**Exercise goal:** Reproduce every line of the listing below word for word, keeping each line's original spelling, punctuation and order.

**Raw data:**
=== Begin Enclosure ===

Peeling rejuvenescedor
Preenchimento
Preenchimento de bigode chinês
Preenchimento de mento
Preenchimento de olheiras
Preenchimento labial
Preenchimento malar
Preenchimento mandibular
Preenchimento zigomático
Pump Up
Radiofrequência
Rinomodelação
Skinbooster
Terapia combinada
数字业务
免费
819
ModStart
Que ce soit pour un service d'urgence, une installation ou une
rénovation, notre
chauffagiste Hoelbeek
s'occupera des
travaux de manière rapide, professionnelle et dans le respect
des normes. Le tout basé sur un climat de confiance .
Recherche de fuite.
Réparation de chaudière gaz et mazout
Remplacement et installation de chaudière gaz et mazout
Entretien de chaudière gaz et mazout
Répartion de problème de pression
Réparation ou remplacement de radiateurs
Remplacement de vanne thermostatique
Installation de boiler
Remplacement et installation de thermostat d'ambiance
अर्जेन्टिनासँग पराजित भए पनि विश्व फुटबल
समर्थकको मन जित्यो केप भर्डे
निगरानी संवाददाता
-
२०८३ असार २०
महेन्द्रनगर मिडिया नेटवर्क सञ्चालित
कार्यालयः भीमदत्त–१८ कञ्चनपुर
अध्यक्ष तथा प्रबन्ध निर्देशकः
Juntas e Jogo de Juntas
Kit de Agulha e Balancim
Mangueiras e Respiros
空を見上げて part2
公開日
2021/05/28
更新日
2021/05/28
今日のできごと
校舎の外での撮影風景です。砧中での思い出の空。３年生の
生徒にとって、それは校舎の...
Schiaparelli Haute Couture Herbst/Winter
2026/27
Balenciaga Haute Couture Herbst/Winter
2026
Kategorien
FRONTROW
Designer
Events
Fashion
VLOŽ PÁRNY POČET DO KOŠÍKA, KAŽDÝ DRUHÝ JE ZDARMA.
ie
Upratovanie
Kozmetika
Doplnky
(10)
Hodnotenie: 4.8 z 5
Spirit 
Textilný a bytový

=== End Enclosure ===

**Written response:**
Peeling rejuvenescedor
Preenchimento
Preenchimento de bigode chinês
Preenchimento de mento
Preenchimento de olheiras
Preenchimento labial
Preenchimento malar
Preenchimento mandibular
Preenchimento zigomático
Pump Up
Radiofrequência
Rinomodelação
Skinbooster
Terapia combinada
数字业务
免费
819
ModStart
Que ce soit pour un service d'urgence, une installation ou une
rénovation, notre
chauffagiste Hoelbeek
s'occupera des
travaux de manière rapide, professionnelle et dans le respect
des normes. Le tout basé sur un climat de confiance .
Recherche de fuite.
Réparation de chaudière gaz et mazout
Remplacement et installation de chaudière gaz et mazout
Entretien de chaudière gaz et mazout
Répartion de problème de pression
Réparation ou remplacement de radiateurs
Remplacement de vanne thermostatique
Installation de boiler
Remplacement et installation de thermostat d'ambiance
अर्जेन्टिनासँग पराजित भए पनि विश्व फुटबल
समर्थकको मन जित्यो केप भर्डे
निगरानी संवाददाता
-
२०८३ असार २०
महेन्द्रनगर मिडिया नेटवर्क सञ्चालित
कार्यालयः भीमदत्त–१८ कञ्चनपुर
अध्यक्ष तथा प्रबन्ध निर्देशकः
Juntas e Jogo de Juntas
Kit de Agulha e Balancim
Mangueiras e Respiros
空を見上げて part2
公開日
2021/05/28
更新日
2021/05/28
今日のできごと
校舎の外での撮影風景です。砧中での思い出の空。３年生の
生徒にとって、それは校舎の...
Schiaparelli Haute Couture Herbst/Winter
2026/27
Balenciaga Haute Couture Herbst/Winter
2026
Kategorien
FRONTROW
Designer
Events
Fashion
VLOŽ PÁRNY POČET DO KOŠÍKA, KAŽDÝ DRUHÝ JE ZDARMA.
ie
Upratovanie
Kozmetika
Doplnky
(10)
Hodnotenie: 4.8 z 5
Spirit 
Textilný a bytový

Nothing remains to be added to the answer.